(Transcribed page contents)
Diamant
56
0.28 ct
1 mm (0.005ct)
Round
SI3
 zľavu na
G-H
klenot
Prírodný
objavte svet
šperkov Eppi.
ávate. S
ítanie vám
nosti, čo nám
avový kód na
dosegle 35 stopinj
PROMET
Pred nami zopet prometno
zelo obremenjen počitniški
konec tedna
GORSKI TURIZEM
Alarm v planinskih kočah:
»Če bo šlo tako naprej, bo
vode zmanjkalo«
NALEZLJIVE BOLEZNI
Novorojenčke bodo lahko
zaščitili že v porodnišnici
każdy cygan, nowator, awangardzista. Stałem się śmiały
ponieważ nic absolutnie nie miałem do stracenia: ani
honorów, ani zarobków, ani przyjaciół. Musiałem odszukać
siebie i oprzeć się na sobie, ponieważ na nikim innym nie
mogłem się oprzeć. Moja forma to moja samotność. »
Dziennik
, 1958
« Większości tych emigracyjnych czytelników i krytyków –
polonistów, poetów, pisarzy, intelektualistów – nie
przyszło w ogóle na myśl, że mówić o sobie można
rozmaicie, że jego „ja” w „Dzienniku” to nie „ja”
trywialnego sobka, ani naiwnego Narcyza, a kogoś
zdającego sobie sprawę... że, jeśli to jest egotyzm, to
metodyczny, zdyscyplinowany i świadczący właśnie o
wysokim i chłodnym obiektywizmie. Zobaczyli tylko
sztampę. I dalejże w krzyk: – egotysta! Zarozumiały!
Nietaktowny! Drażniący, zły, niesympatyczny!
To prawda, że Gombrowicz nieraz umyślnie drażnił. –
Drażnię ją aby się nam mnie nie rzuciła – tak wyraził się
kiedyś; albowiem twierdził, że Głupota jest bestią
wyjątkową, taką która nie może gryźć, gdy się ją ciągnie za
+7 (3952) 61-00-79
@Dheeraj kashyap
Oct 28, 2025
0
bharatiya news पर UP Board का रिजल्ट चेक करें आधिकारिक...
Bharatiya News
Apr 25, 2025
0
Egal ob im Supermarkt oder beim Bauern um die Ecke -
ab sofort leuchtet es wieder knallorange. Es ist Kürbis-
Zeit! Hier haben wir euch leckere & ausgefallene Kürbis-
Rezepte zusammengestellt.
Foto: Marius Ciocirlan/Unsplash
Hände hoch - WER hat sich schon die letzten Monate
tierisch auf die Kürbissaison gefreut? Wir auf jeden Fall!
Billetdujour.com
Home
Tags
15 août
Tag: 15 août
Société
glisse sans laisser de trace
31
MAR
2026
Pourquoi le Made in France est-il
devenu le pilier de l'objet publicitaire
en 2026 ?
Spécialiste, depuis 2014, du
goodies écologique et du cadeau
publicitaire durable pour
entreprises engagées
...
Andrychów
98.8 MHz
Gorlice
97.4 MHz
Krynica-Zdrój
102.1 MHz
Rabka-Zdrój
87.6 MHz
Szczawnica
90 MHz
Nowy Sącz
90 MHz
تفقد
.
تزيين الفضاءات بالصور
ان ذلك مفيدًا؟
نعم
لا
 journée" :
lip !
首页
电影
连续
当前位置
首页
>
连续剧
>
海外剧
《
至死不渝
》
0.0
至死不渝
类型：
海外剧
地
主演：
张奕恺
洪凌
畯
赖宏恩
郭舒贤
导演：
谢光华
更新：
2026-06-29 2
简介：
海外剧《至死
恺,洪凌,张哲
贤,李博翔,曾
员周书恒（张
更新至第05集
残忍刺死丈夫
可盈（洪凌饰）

**EXERCISE GOAL**
Copy out each line of the listing above that contains the word "oprzeć".

**WORKED SOLUTION**
siebie i oprzeć się na sobie, ponieważ na nikim innym nie
mogłem się oprzeć. Moja forma to moja samotność. »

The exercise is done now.